Kondisi di dalam ruang kelas SD Negeri 2 Sorongan kelas jauh Batu Payung saat siswa berdoa untuk mulai pembelajaran. Foto: Muhammad Bagus Khoirunas/ANTARA FOTO
Namun kini, di tahun 2025, kondisi fisik ruang kelas pun kian memprihatinkan dan tak ada uluran bantuan perbaikan. Lantai yang dulu putih kini telah kehilangan kemilaunya, atap yang bolong-bolong membiarkan air hujan masuk dan dinding berlapis kayu yang sudah lapuk dimakan usia.
Buku dan gambar siswa terpasang di dinding papan kayu ruang kelas SD Negeri 2 Sorongan kelas jauh Batu Payung. Foto: Muhammad Bagus Khoirunas/ANTARA FOTO
Ketiadaan listrik menambah daftar panjang keterbatasan. Saat mendung tebal menggelayut dan hujan turun deras, ruang kelas berubah menjadi gua. Anak-anak kesulitan membaca tulisan di buku mereka sendiri. Bahkan sebagian siswa terpaksa maju berdesakan ke depan papan tulis hanya untuk menyalin materi pelajaran.

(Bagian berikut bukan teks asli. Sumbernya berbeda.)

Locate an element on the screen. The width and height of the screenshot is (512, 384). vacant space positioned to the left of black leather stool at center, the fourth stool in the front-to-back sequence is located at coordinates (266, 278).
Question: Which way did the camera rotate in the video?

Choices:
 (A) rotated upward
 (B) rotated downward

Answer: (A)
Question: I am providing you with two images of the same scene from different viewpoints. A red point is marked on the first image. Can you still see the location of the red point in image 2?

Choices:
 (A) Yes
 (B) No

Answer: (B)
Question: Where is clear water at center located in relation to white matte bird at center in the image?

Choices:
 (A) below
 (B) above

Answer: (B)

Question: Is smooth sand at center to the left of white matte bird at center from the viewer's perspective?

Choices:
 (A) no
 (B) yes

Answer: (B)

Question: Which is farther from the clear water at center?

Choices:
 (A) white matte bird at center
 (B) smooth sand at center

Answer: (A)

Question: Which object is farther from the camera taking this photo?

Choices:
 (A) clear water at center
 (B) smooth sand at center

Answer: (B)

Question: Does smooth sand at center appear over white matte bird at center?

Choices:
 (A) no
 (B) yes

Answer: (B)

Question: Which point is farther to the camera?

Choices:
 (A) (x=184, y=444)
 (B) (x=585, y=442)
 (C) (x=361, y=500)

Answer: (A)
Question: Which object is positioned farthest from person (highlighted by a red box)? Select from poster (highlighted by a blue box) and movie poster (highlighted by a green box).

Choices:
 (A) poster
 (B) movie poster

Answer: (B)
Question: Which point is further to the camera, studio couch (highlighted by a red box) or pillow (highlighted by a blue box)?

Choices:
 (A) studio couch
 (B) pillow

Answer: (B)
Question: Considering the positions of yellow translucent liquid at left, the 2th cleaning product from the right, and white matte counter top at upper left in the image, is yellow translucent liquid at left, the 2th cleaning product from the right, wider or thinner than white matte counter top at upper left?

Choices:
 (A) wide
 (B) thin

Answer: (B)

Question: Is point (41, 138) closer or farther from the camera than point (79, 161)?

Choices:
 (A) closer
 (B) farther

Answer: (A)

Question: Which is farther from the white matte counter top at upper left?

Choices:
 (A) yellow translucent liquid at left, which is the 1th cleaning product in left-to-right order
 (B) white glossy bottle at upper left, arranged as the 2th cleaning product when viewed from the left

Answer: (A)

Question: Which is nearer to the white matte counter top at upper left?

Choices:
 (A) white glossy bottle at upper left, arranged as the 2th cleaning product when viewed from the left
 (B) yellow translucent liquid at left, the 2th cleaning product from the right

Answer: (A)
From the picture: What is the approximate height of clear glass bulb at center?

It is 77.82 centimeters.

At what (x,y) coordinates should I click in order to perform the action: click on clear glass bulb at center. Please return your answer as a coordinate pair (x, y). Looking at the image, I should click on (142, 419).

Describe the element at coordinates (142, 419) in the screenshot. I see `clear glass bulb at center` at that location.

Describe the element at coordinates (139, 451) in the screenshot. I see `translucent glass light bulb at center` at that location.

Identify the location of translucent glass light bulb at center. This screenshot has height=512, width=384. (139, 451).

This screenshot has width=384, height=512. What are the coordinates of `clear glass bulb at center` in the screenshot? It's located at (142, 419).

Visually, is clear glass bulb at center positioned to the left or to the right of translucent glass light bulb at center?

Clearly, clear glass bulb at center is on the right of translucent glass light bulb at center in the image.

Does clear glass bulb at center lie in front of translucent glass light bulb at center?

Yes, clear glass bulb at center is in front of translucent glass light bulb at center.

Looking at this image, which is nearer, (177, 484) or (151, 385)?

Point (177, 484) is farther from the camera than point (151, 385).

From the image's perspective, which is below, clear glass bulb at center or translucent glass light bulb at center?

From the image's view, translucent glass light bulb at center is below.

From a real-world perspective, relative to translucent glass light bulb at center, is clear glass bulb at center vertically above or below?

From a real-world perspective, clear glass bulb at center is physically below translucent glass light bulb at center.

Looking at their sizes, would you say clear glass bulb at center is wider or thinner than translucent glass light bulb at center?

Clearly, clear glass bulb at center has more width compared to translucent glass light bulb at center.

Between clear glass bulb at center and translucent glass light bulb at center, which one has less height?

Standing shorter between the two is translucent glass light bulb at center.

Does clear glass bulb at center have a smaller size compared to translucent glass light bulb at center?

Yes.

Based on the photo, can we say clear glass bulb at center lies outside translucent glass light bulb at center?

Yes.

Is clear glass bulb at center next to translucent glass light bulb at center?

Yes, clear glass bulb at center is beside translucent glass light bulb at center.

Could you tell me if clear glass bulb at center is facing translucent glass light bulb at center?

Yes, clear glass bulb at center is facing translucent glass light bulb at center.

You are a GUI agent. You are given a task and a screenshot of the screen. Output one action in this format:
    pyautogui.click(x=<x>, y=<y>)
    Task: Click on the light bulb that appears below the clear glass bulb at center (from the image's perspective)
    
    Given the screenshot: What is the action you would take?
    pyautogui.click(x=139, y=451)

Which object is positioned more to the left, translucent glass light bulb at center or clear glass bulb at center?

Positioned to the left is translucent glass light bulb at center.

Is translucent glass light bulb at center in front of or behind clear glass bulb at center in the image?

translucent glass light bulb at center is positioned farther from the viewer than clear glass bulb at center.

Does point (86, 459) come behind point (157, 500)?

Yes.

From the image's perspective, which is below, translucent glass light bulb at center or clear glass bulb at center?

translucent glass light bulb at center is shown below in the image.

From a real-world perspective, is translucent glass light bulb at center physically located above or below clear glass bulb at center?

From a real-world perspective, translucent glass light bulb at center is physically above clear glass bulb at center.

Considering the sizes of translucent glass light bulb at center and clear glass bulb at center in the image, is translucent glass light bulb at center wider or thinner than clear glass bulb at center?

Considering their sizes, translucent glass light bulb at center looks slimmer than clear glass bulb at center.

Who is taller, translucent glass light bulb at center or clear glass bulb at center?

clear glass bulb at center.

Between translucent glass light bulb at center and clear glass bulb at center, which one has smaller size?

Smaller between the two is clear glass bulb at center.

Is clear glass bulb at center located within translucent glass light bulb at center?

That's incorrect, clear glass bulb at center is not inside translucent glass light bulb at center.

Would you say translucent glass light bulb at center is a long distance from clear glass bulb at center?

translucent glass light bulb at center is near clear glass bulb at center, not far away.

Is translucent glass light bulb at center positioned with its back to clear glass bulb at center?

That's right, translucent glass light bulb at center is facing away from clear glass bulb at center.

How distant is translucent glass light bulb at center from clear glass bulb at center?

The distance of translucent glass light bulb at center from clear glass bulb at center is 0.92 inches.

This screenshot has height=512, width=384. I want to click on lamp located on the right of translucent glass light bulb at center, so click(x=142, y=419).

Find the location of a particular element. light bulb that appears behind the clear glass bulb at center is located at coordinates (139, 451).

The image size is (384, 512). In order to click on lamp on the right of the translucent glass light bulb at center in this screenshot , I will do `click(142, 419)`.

Siswa berjalan di depan bangunan yang menjadi ruang belajar di SD Negeri 2 Sorongan kelas jauh Batu Payung, Pandeglang, Banten. Foto: Muhammad Bagus Khoirunas/ANTARA FOTO
“Alhamdulillah, 85 persen anak didik saya sudah lancar membaca dan berhitung. Sisanya, satu atau dua anak yang masih terbata-bata, bukan karena malas, melainkan karena kendala kemampuan belajar yang sedikit lambat di sini,” kata Armani.
Dua siswa membawa buku tulis saat berada di luar ruang kelasnya. Foto: Muhammad Bagus Khoirunas/ANTARA FOTO
Armani berharap perhatian lebih pemerintah dapat hadir ke sekolah dan murid-muridnya. “Alasan saya bisa bertahan selama 17 tahun ini adalah demi anak-anak di pelosok ini bisa membaca, berhitung, dan punya sayap untuk terbang melanjutkan pendidikan ke jenjang yang lebih tinggi, mengubah nasib mereka dan kampung halamannya,” kata Armani.